Exercise >>
Turn the lines of the records below, from the line with "order: Malvales" to the line with "family: Rhamnaceae", into a JSON list of strings. Use one string per line, include both end lines, and leave out any blank lines.

----------

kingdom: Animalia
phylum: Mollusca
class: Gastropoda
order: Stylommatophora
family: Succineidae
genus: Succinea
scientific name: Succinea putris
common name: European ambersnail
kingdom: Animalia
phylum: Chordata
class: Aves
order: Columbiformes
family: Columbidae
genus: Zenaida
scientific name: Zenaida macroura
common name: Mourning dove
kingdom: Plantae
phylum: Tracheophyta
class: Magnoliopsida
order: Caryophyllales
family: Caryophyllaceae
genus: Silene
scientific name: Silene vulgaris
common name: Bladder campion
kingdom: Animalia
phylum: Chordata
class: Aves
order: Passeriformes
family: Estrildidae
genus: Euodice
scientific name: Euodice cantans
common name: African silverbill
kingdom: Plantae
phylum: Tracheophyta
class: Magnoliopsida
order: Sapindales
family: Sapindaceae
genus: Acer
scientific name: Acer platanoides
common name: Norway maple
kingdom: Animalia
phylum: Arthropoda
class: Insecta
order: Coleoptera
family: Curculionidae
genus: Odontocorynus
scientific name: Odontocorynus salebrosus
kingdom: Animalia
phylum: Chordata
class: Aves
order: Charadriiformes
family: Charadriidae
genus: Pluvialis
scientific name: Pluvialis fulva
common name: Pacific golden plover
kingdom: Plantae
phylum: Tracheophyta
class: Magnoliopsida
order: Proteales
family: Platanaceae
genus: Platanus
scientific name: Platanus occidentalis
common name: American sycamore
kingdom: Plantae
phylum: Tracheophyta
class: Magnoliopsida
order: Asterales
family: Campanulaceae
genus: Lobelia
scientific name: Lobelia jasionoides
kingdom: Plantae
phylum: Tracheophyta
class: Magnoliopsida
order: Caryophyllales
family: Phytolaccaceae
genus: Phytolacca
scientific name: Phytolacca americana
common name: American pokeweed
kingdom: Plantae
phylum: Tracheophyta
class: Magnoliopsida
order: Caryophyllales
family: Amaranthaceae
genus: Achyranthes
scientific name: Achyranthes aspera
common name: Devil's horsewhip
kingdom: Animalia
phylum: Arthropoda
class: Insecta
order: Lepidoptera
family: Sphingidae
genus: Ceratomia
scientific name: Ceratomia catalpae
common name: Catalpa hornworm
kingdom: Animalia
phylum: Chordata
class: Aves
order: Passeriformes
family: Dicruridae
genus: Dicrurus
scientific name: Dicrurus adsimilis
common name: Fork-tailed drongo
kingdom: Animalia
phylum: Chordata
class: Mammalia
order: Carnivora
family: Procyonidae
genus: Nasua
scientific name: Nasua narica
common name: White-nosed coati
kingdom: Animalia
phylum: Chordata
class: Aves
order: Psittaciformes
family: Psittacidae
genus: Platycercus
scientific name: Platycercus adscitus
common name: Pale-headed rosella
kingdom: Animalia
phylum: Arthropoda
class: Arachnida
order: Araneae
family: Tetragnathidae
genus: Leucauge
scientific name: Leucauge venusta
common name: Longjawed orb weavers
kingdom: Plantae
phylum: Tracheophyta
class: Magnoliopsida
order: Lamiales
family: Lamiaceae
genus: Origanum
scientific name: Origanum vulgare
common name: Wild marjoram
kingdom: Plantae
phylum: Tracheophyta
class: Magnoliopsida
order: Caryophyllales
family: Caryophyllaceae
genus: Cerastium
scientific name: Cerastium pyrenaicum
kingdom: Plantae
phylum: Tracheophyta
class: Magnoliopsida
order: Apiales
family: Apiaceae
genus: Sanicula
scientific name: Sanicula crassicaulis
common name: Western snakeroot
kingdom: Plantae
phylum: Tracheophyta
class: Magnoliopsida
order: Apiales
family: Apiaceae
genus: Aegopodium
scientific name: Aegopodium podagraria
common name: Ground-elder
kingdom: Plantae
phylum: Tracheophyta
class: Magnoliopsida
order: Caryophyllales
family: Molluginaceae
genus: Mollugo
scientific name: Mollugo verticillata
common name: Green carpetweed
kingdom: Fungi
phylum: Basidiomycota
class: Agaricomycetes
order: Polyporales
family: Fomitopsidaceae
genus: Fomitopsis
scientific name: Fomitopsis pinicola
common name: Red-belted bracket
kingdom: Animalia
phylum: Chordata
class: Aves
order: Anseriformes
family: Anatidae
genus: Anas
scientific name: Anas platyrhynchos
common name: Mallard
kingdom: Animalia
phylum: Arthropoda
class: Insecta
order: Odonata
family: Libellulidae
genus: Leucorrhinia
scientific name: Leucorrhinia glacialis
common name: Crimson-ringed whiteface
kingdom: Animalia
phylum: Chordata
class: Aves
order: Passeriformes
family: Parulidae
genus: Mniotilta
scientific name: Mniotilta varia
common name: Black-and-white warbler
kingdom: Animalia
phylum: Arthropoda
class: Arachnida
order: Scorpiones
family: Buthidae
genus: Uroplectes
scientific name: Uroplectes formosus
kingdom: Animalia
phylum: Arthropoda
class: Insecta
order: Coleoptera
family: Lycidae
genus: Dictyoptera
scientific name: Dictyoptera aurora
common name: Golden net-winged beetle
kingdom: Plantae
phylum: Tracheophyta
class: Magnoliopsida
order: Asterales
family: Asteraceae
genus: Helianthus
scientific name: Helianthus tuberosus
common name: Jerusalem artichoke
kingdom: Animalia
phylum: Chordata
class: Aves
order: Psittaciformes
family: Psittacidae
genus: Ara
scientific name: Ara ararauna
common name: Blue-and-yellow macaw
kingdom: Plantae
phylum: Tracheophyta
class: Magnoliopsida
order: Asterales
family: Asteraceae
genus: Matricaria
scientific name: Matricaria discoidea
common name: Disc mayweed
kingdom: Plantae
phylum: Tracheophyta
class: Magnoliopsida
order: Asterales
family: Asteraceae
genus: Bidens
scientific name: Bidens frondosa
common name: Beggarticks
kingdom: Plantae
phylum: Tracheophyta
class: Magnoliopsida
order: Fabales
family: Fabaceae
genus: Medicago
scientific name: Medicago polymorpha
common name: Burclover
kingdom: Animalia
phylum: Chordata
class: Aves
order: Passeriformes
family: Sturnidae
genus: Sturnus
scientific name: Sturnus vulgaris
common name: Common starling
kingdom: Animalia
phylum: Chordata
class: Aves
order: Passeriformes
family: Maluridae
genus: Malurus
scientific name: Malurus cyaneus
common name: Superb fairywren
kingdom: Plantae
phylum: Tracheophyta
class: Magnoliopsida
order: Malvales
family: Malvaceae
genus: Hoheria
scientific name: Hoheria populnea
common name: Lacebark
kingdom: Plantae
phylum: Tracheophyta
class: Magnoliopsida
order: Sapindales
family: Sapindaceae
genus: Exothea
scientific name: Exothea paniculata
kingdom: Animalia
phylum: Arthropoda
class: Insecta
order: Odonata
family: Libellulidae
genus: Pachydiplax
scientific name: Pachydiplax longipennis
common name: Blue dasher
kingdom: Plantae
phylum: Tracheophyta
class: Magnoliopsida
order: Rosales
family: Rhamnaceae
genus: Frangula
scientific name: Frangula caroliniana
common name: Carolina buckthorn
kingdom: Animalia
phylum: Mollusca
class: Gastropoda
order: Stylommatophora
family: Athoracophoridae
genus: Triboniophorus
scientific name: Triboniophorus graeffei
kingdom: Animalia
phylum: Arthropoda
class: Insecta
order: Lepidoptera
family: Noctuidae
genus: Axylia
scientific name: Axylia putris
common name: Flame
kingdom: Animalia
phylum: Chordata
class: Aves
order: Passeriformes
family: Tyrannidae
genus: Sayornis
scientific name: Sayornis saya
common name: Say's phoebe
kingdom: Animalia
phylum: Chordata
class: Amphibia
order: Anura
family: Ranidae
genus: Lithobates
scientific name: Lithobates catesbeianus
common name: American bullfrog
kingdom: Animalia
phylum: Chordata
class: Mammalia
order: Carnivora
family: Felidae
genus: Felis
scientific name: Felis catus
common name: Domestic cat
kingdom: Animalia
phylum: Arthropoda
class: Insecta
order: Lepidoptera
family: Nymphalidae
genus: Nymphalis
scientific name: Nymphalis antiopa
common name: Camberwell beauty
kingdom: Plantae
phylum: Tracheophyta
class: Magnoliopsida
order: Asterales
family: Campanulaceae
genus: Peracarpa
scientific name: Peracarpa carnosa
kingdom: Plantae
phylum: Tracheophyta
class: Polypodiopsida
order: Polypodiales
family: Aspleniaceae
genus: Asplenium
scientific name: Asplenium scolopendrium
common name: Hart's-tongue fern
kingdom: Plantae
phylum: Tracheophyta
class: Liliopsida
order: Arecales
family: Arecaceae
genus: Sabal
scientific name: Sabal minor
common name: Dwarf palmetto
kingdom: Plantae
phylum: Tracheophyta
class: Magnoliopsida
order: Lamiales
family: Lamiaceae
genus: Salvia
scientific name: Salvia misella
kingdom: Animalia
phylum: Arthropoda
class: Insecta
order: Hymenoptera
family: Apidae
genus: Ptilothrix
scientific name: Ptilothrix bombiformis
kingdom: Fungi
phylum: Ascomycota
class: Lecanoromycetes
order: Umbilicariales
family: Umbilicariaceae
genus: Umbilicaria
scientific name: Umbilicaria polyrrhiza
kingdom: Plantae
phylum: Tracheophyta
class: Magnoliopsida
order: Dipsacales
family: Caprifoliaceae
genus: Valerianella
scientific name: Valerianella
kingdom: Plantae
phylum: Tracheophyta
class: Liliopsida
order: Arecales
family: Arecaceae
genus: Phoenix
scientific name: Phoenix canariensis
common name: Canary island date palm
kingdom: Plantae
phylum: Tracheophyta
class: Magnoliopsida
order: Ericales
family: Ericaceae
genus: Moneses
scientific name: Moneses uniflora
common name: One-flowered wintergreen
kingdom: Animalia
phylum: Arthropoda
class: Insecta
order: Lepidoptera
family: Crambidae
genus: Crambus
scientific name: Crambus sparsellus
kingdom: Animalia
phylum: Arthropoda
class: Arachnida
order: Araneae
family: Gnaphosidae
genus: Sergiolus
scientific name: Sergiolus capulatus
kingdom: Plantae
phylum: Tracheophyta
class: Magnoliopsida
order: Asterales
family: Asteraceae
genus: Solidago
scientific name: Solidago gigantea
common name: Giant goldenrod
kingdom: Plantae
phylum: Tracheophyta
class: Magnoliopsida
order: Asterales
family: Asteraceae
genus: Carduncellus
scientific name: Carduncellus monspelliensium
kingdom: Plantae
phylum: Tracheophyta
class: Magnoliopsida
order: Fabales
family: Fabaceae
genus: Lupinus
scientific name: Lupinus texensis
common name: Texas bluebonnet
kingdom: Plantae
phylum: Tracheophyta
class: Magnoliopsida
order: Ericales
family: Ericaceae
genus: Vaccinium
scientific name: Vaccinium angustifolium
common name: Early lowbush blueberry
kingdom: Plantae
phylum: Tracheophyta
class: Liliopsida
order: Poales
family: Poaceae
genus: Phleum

----------

Answer to the task >>
[
  "order: Malvales",
  "family: Malvaceae",
  "genus: Hoheria",
  "scientific name: Hoheria populnea",
  "common name: Lacebark",
  "kingdom: Plantae",
  "phylum: Tracheophyta",
  "class: Magnoliopsida",
  "order: Sapindales",
  "family: Sapindaceae",
  "genus: Exothea",
  "scientific name: Exothea paniculata",
  "kingdom: Animalia",
  "phylum: Arthropoda",
  "class: Insecta",
  "order: Odonata",
  "family: Libellulidae",
  "genus: Pachydiplax",
  "scientific name: Pachydiplax longipennis",
  "common name: Blue dasher",
  "kingdom: Plantae",
  "phylum: Tracheophyta",
  "class: Magnoliopsida",
  "order: Rosales",
  "family: Rhamnaceae"
]